Physical and emotional safety is a Charter priority

Rhonda Reed-Schlosser
Charter Administrator
SLVUSD Charter


Dear Rhonda,

I would like to thank you and your staff for going above and beyond to take steps to secure the safety of the students in all programs under the charter umbrella.

As a member of the Parent Advisory Committee, I have had the opportunity to see and work on the updated safety plan that covers all number of emergency situations if they were to arise at one of the schools.

A part of this safety plan that may not be immediately evident is the time and effort you and your staff have put into, not just securing the physical safety of our children, but into securing the emotional safety of our children.

Having small classrooms, a warm friendly staff, meaningful curriculum and an enthusiastic group of parent participants goes a long way to securing an emotionally safe school environment, but with the complexities of the world we live in confounded by the ever-unfolding problems of technology, screen time and social media, it is not enough.

Your efforts to secure a counselor, Jen Sims, and to have her work in each classroom helps provide students and staff with an understanding and appropriate vocabulary/context to deal with issues such as cyber-bullying, social media, and suicide and is a powerful component of the school safety program. Right now, Jen is focusing on having compassion. Her article in this week's bulletin called: "Let Compassion be the Bridge to Action" is packed with useful information and tools to help families better cope with the difficult issues we are faced with. Jen also recently facilitated a 15-hour training program and now, some of the high school students are certified Coast Redwood Peer Counselors capable of providing additional support to their peers. This is really exciting.

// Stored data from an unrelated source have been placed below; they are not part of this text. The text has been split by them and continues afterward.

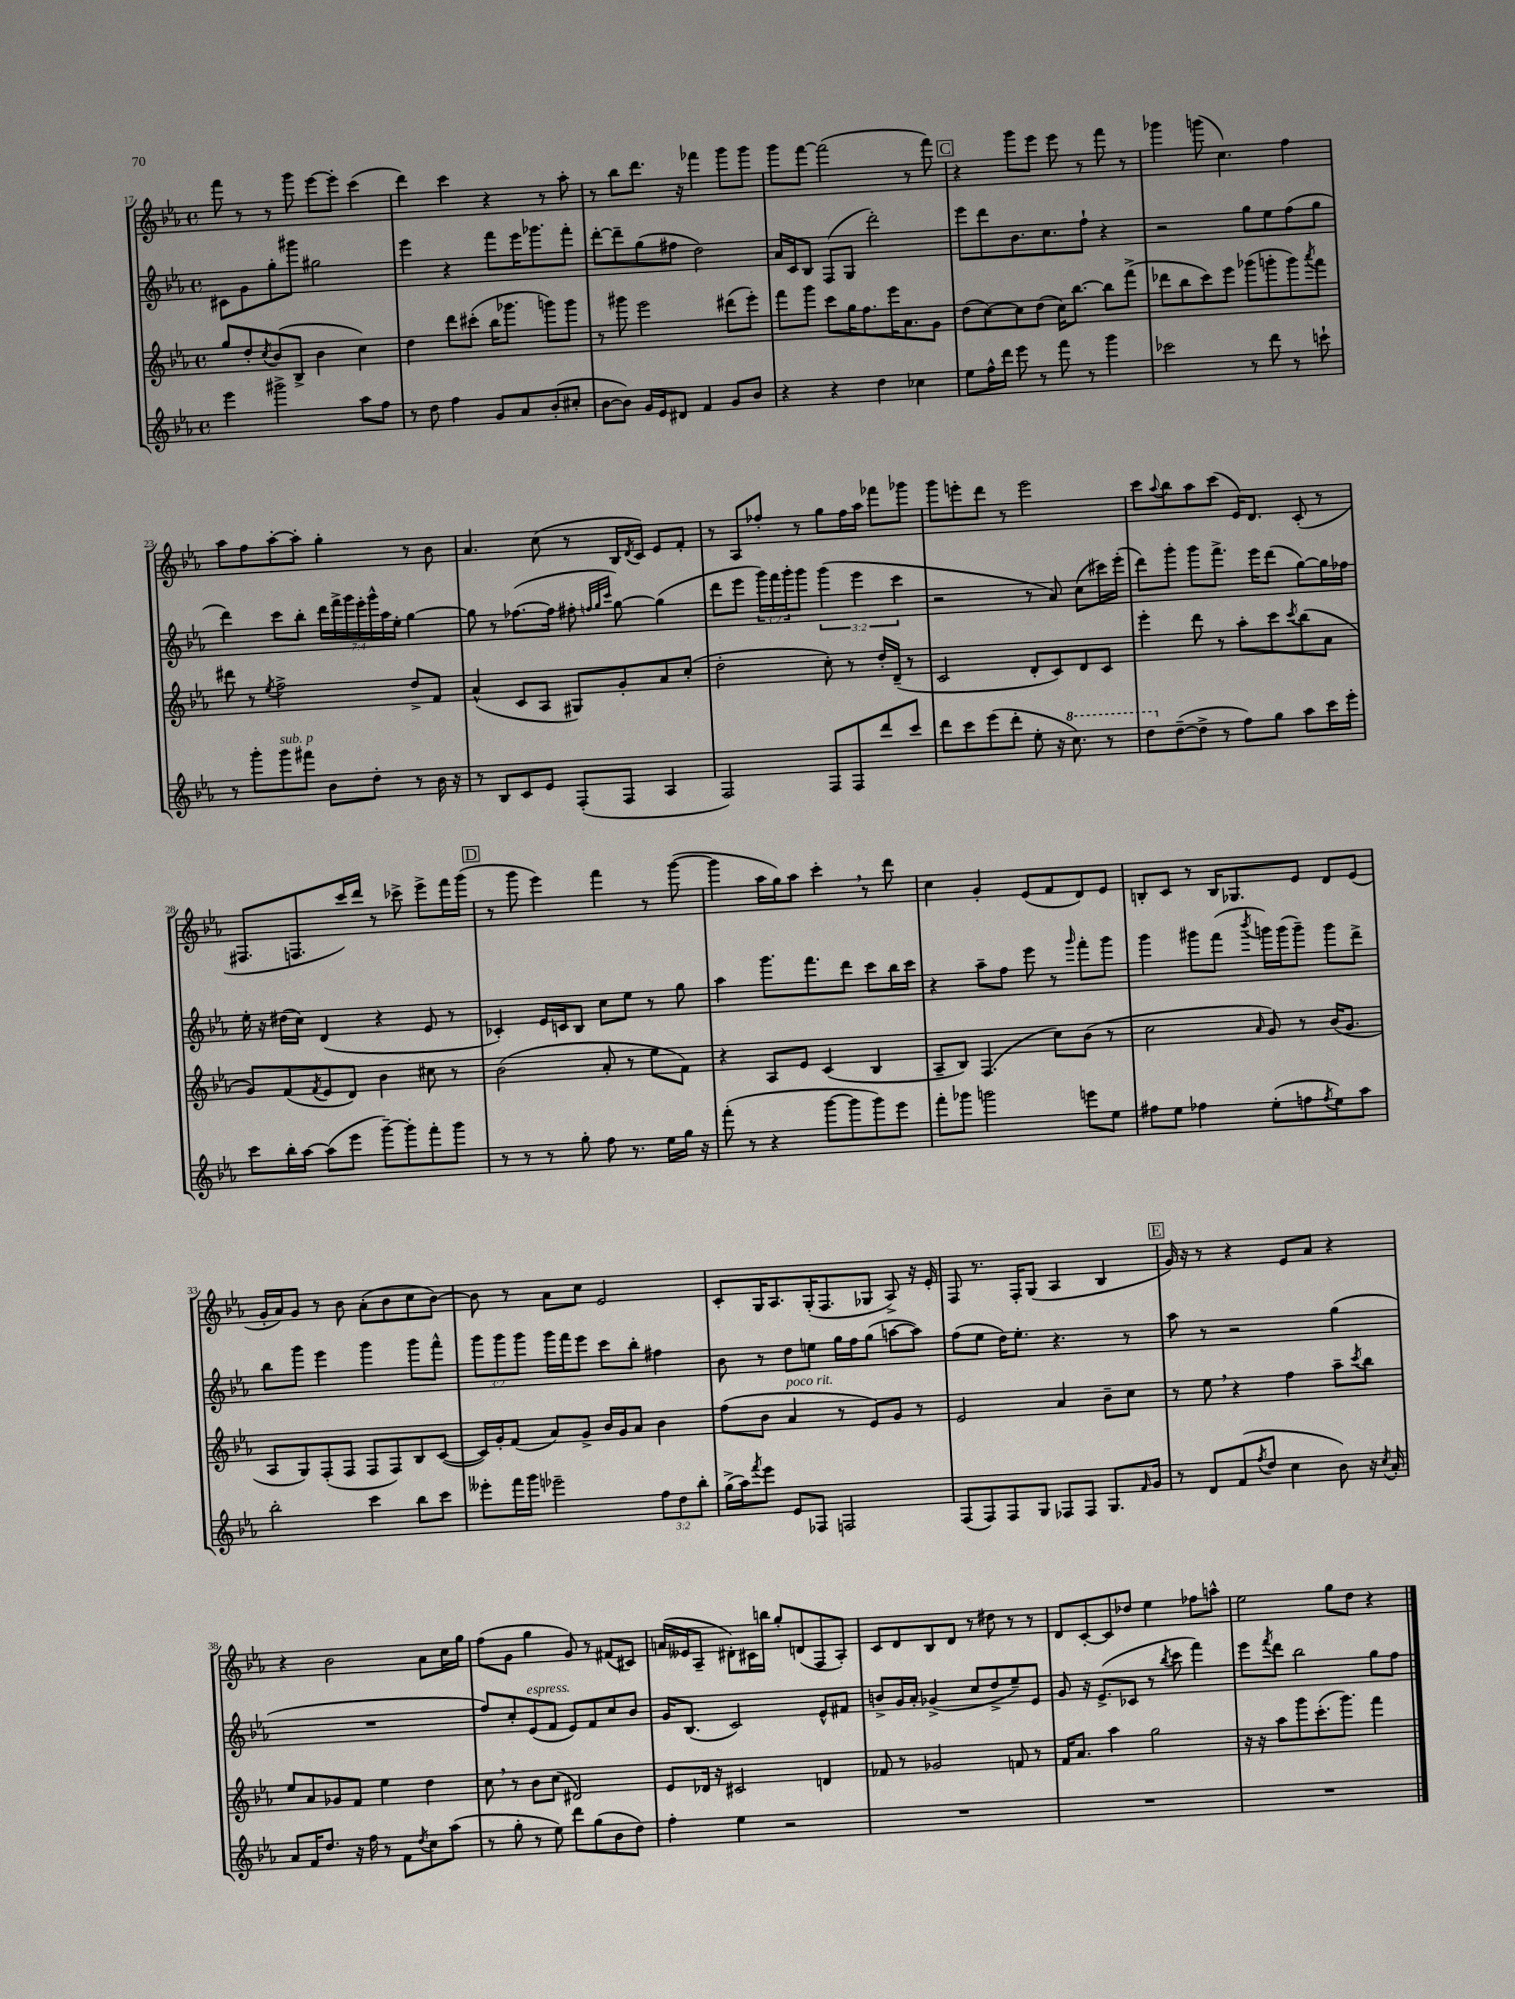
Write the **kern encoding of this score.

**kern	**kern	**kern	**kern
*part4	*part3	*part2	*part1
*staff4	*staff3	*staff2	*staff1
*clefG2	*clefG2	*clefG2	*clefG2
*k[b-e-a-]	*k[b-e-a-]	*k[b-e-a-]	*k[b-e-a-]
*M4/4	*M4/4	*M4/4	*M4/4
*met(c)	*met(c)	*met(c)	*met(c)
=17	=17	=17	=17
4eee-\	8gg/L	8c#X\L	8fff\
.	8dd'/	8g\	8r
.	8qcc/	.	.
2ggg#X^\	(8b-/	8gg'\	8r
.	8B-^/J	8ggg#X\J	8ggg\
.	4b-\	2gg#X\	[8eee-\L
.	.	.	8eee-'\J]
8aa-\L	4cc\)	.	(4ccc\
8ff\J	.	.	.
=18	=18	=18	=18
8r	4dd\	4eee-\	4ddd\)
8dd\	.	.	.
4ff\	8ddd\L	4r	4ccc\
.	(8ccc#X'\J	.	.
8g/L	16bb-\KL	8fff\L	4r
.	8.ggg-X\J	.	.
8a-/	.	16eee-\K	.
.	.	8.ggg-X\	.
(8b-'/	8gggn\L)	.	8r
8cc#X'/J	8ggg\J	8fff'\J	8aa-'\
=19	=19	=19	=19
[8b-\L	8r	[8ddd'\L	8r
8b-\J])	8ggg#X\	8ddd~\]	8bb-\L
16g/LL	2eee-\	(8gg\	8.ddd\J
16e-/J	.	.	.
8d#X/J	.	8ff#X\J	.
.	.	.	16r
4f/	.	2dd\)	4fff-X\
8g/L	(8ddd#X\L	.	8ggg\L
8b-/J	8eee-'\J)	.	8ggg\J
=20	=20	=20	=20
4r	8fff\L	16a-/LL	8ggg\L
.	.	16c/J	.
.	8ggg\J	8B-/J	[8fff\J
4r	8ccc\L	(8F/L	(2fff\]
.	16gg\K	8G/J	.
.	8.ff\	.	.
4dd\	.	2ddd'\)	.
.	16eee-\K	.	.
.	8.a-\	.	.
4cc-X\	.	.	8r
.	8g\J	.	8fff\)
!!LO:REH:place=s1:t=C
=21	=21	=21	=21
8ee-\L	(8dd\L	8eee-\L	4r
16ff^^\L	[8cc\)	8ddd\	.
16ddd\JJ	.	.	.
8eee-\	8cc\]	8.b-\	8ggg\L
8r	(8dd\J	.	8eee-\J
.	.	8.cc\	.
8fff\	16cc\KL)	.	8eee-\
.	[8.bb-\J	.	.
8r	.	8ff`\J	8r
4ggg\	8bb-\L]	4r	8fff\
.	(8fff^\J	.	8r
=22	=22	=22	=22
2ccc-X\	8ddd-X\L	2r	4ggg-X\
.	8bb-\	.	.
.	8ccc\)	.	(8gggn\
.	8eee-\J	.	4.cc\)
8r	(8ggg-X\L	8gg\L	.
8ddd\	8gggn'\	8ee-\	.
8r	8ggg\)	(8ff\	4ff\
.	8qaaa-/	.	.
8cccn`\	8fff\J	8gg\J	.
!!LO:LB:g=z
=23	=23	=23	=23
8r	8ddd#X\	4ddd\)	8aa-\L
8ggg'\L	8r	.	8ff\
.	8qee-/	.	.
!LO:TX:a:i:t=sub. p	!	!	!
8ggg\	2ff^\	8ccc\L	[8aa-'\
8fff#X\J	.	8bb-'\J	8aa-'\J]
8b-\L	.	28ddd\LL	4gg'\
.	.	28fff^\	.
.	.	28ggg\	.
.	.	28eee-'\	.
8dd'\J	.	.	.
.	.	28ggg^^\	.
.	.	28aa-\	.
.	.	28ee-'\JJ	.
8r	8dd^/L	[4gg\	8r
16b-\	8f/J	.	8b-\
16r	.	.	.
=24	=24	=24	=24
8r	(4a-^^/	8gg\]	4.a-/
8B-/L	.	8r	.
8c/	8c/L	([8.ff-X\L	.
8e-/J	8A-/J	.	(8cc\
.	.	16ff-\Jk]	.
(8F'/L	8G#X/L)	8ff#X'\	8r
.	.	32qqffn/LLL	.
.	.	32qqgg/	.
.	.	32qqccc/JJJ	.
8F/J	8g'/	[8gg\)	16B-/LL
.	.	.	8qd/
.	.	.	16c/JJ)
4A-/	8a-/	(4gg\]	8e-/L
.	(8cc'/J	.	8f'/J
=25	=25	=25	=25
2F/)	2dd'\	8ddd\L	8r
.	.	8eee-\J	8A-/L
.	.	24ggg\LL)	8ff-X'/J
.	.	24fff\	.
.	.	24ggg'\J	.
.	.	8ggg\J	8r
8F/L	8cc'\)	(6ggg\	8gg\L
8F/	8r	.	16ff-\L
.	.	6eee-\	.
.	.	.	16aa-\JJ
8ddd/	16dd'/LL	.	8fff-X\L
.	(16d~/JJ	.	.
.	.	6ccc\	.
8ccc/J	8r	.	8ggg-X\J
=26	=26	=26	=26
8ddd\L	2c/	2r	8ggg\L
8ccc\	.	.	8eeen'\
(8eee-\	.	.	8ddd\J
8ddd'\J	.	.	8r
8ee-'\	8d'/L	8r	2eee\
16r	8c/)	8a-/)	.
*8va	*	*	*
8.ccc\)	.	.	.
.	8d/	(8cc\L	.
8r	8c/J	16ccc#X\L)	.
.	.	(16eee-'\JJ	.
=27	=27	=27	=27
8ddd\L	4eee-'\	8ddd\L)	8ccc\L
.	.	.	8qqaa-/
*X8va	*	*	*
([8dd~\	.	8ggg'\J	8bb-\
8dd^\J]	8ddd\	8ggg\L	8aa-\
8r	8r	8.fff^\J	(8ccc\J
8ff\L)	8aa-'\L	.	16e-/KL)
.	.	16eee-\KL	8.d/J
8gg\J	8ccc\	(8ddd\J	.
.	8qccc/	.	.
8aa-\L	(8bb-\	[8gg\L)	(8c'/
16ccc\L	8a-\J	16gg\L]	8r
16eee-'\JJ	.	16ff-X\JJ	.
!!LO:LB:g=z
=28	=28	=28	=28
8ccc\L	8g/L)	16ee-'\	8.F#X/L
.	.	16r	.
16bb-'\L	(8f/	(16dd#X\LL	.
[16aa-\JJ	.	16cc\JJ)	8.Fn/
.	8qf/	.	.
(8aa-\L]	8e-/	(4d/	.
8eee-\J	8d/J)	.	16ccc/L)
.	.	.	16ddd/JJ
[8ggg~\L)	4b-\	4r	8r
8ggg'\]	.	.	8ccc-X^\
8fff'\	8cc#X\	8e-/	8eee-^\L
8ggg\J	8r	8r	16fff\L
.	.	.	(16ggg\JJ
!!LO:REH:place=s1:t=D
=29	=29	=29	=29
8r	(2b-\	4c-X'/)	8r
8r	.	.	8ggg\
8r	.	16e-/LL	4eee-\)
.	.	16cn/J	.
8gg'\	.	8B-/J	.
8ff\	8a-'/	8cc\L	4fff\
8.r	8r	8ee-\J	.
.	8ee-\L	8r	8r
16ee-\LL	.	.	.
16gg\JJ	8f\J)	8gg\	([8ggg\
16r	.	.	.
=30	=30	=30	=30
(8fff'\	4r	4aa-\	4ggg\]
8r	.	.	.
4r	8A-/L	8.ggg\L	16aa-\LL
.	.	.	16gg\J)
.	8e-/J	.	8aa-\J
.	.	8.fff\	.
[8ggg\L	(4c/	.	4ccc',\
8ggg\]	.	8ddd\J	.
8ggg\)	4B-/	8ccc\L	8r
8eee-\J	.	16bb-\L	8ddd\
.	.	16ccc\JJ	.
=31	=31	=31	=31
8fff'\L	8A-~/L	4r	4cc\
8ggg-X\J	8B-/J)	.	.
2gggn\	(4.F/	8aa-~\L	4g'/
.	.	8ff\J	.
.	.	8eee-\	(8e-/L
.	8cc\L)	8r	8f/
.	.	16qqggg/	.
8eeen\L	(8b-\J	8fff'\L	8d/)
8ee-\J	8r	8ggg\J	8e-/J
=32	=32	=32	=32
8ff#X\L	2cc\	4ggg\	8Bn'/L
8ee-\J	.	.	8c/J
4ff-X\	.	8ggg#X\L	8r
.	.	(8fff\J	16B/KL
.	.	.	8.G-X/
.	16qqa-/	8qbbb-/	.
(8ee-'\L	8g/)	16gggn\LL)	.
.	.	(16ggg\J	.
8ffn\	8r	8ggg~\J)	8e-/J
8qff/	.	.	.
8ee-\)	(16b-/KL	8ggg\L	8d/L
.	8.g/J	.	.
8aa-\J	.	8ddd^\J	(8e-/J
!!LO:LB:g=z
=33	=33	=33	=33
2bb-'\	8A-/L	8bb-\L	16g'/LL
.	.	.	16a-/J)
.	8G/)	8ggg\J	8g/J
.	(8F'/	4eee-\	8r
.	8F/J	.	8b-\
4ccc\	8F/L	4ggg\	(8a-'\L
.	8F/)	.	8b-\
8bb-\L	8B-/	8ggg\L	8cc\
8ccc\J	([8c/J	8fff^^\J	[8b-\J)
=34	=34	=34	=34
8eee--X'\L	16c/LL])	12ggg\L	8b-\]
.	16g'/J	.	.
.	.	12ggg\	.
16fff\L	(8f/J	.	8r
.	.	12ggg\J	.
16ggg\JJ	.	.	.
2eee-X~\	8a-/L)	16ggg\LL	8a-\L
.	.	16fff\J	.
.	8g^/J	8eee-\J	8cc\J
.	16b-/LL	8ccc\L	2e-/
.	16g/J	.	.
.	8a-/J	8bb-'\J	.
12ff\L	4b-\	4ff#X\	.
12dd\	.	.	.
12bb-'\J	.	.	.
=35	=35	=35	=35
(16gg^\LL	(8ff\L	8b-\	8c'/L
16aa-\J)	.	.	.
8qfff/	.	.	.
8eee-\J	8b-\J	8r	16G/K
.	.	.	8.A-/
!	!LO:TX:a:i:t=poco rit.	!	!
8e-/L	4a-/	8dd\L	.
8F-X/J	.	8een\J	(16G'/K
.	.	.	8.F/
2Fn/	8r	16gg\LL	.
.	.	16ff\J	.
.	8e-/L)	(8gg\J	8G-X/J
.	8g/J	[8aan\L	8A-^/)
.	8r	8aa\J])	16r
.	.	.	16e-'/
=36	=36	=36	=36
(8F/L	2e-/	(8ff\L	8F/
8F/)	.	8ee-\J	8.r
8F/	.	16dd\KL)	.
.	.	8.ee-'\J	16F'/KL
8G/J	.	.	(8G/J
8F-X/L	4a-/	4.r	4A-/
8F-/J	.	.	.
8.G/L	8b-~\L	.	4B-/
.	8cc\J	8r	.
16qqf/	.	.	.
16g/Jk	.	.	.
!!LO:REH:place=s1:t=E
=37	=37	=37	=37
8r	8r	8aa-\	16g/)
.	.	.	16r
8d/L	8ee-,\	8r	8r
(8f/	4r	2r	4r
8qff/	.	.	.
8dd/J	.	.	.
4cc\	4ff\	.	8e-/L
.	.	.	8a-/J
8b-\)	8aa-~\L	(4gg\	4r
.	8qccc/	.	.
16r	8bb-\J	.	.
8qcc/	.	.	.
16a-'/	.	.	.
!!LO:LB:g=z
=38	=38	=38	=38
8a-/L	8ee-/L	1r	4r
16f/K	8a-/	.	.
8.dd/J	.	.	.
.	8g-X/	.	2b-\
16r	8f/J	.	.
16ff\	.	.	.
8r	4ee-\	.	.
8f\L	.	.	.
8qdd/	.	.	.
8cc\	4dd\	.	8a-\L
(8aa-\J	.	.	16cc\L
.	.	.	16gg\JJ
=39	=39	=39	=39
8r	8cc,\	8ff/L)	(8ff\L
8gg'\	8r	8cc'/	8g\J
!	!	!LO:TX:a:i:t=espress.	!
8r	8b-\L	(8e-/	4gg\
8ee-\)	(8cc\J	8f/J	.
8ddd\L	2d#X/)	8e-/L)	8g/)
(8gg\	.	8f/	8r
8b-\	.	8cc/	(8f#X/L
8dd\J)	.	8b-/J	8c#X/J)
=40	=40	=40	=40
4ff'\	8e-/L	16g/KL	(16an/LL
.	.	(8.B-/J	16e--X/J
.	16d-X/Jk	.	8A-~/J
.	16r	.	.
4ee-\	2c#X/	2c/)	8d#X'\L)
.	.	.	16c#X\L
.	.	.	16bbn\JJ
2r	.	.	8gg'/L
.	.	.	(8dn/
.	4dn/	8e-^^/L	8F/
.	.	8f#X/J	8A-'/J)
=41	=41	=41	=41
1r	8f-X/	8bn^/L	8c/L
.	8r	16g/L	8d/
.	.	16a-'/JJ	.
.	2g-X/	(4g-X^/	8B-/
.	.	.	8d/J
.	.	8cc/L	8r
.	.	8dd^/	8dd#X\
.	8fn/	8ee-~/)	8r
.	8r	8e-/J	8r
=42	=42	=42	=42
1r	16f/KL	8g/	8d/L
.	8.a-/J	.	.
.	.	16r	[8c'/
.	.	(8.e-^/L	.
.	4aa-\	.	8c/]
.	.	8c-X/J	8dd-X/J
.	2gg\	8r	4ee-\
.	.	8qbb-/	.
.	.	8ccc\	.
.	.	4fff\)	8ff-X\L
.	.	.	8aan^^\J
=43	=43	=43	=43
1r	16r	8eee-\L	2ee-\
.	16r	.	.
.	.	8qfff/	.
.	8aa-\L	8ddd\J	.
.	8ggg\	2bb-\	.
.	(8.ccc'\	.	.
.	.	.	8gg\L
.	8.ggg\J)	.	.
.	.	.	8dd\J
.	4fff\	8gg\L	4r
.	.	8ff\J	.
==	==	==	==
*-	*-	*-	*-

Here are some more ways you and your staff have taken steps to make emotional well being an integral part of the school’s safety plan:

  • A school-wide effort to help students and parents manage social media such as this week’s section on "Homework Hygiene" from Tech Talk Tuesdays in the newsletter.
  • Teachers committed to making time in their, already busy, classrooms to explicitly (and age appropriately) address these issues resulting from social media and screen time in their classrooms in a meaningful way as part of the curriculum.
  • Last year’s showing of Screenagers, and the discussions that followed and this year’s joint showing with the SLVHS Cougar Club on 3/7 at pm in the PAC.
  • Encouraging parents to attend the district-wide Triple P Parent Education Night: “Coping with Stress Workshop for Parents” held on 2/5.
  • Encouraging parents to attend the SLVHS Cougar Club sponsored presentation by the National Alliance on Mental Health: ”Parents and Teachers as Allies" Thursday, on 2/15.
  • Facilitating the upcoming Drug and Alcohol Advisory for 9th and 10th grade students on 2/23.

As schools and districts scramble to find solutions to the current challenges they are facing, especially the mass shootings occurring on campuses, and the idea of arming teachers is being seriously entertained as a possible solution, I am profoundly thankful to the administrators and staff at SLV Charter School who are already fully committed to, and actively engaged in, many activities and programs to promote the mental health and safety of their students. I am thankful not just as a parent who has a child in the charter, but also because I am a teacher myself and know how hard it can be to start and implement new programs at a school when we are already so busy trying to teach.

So, to you and your staff: THANK YOU for making the students' safety a priority and for having the foresight, vision and follow-through to put these innovative programs into action.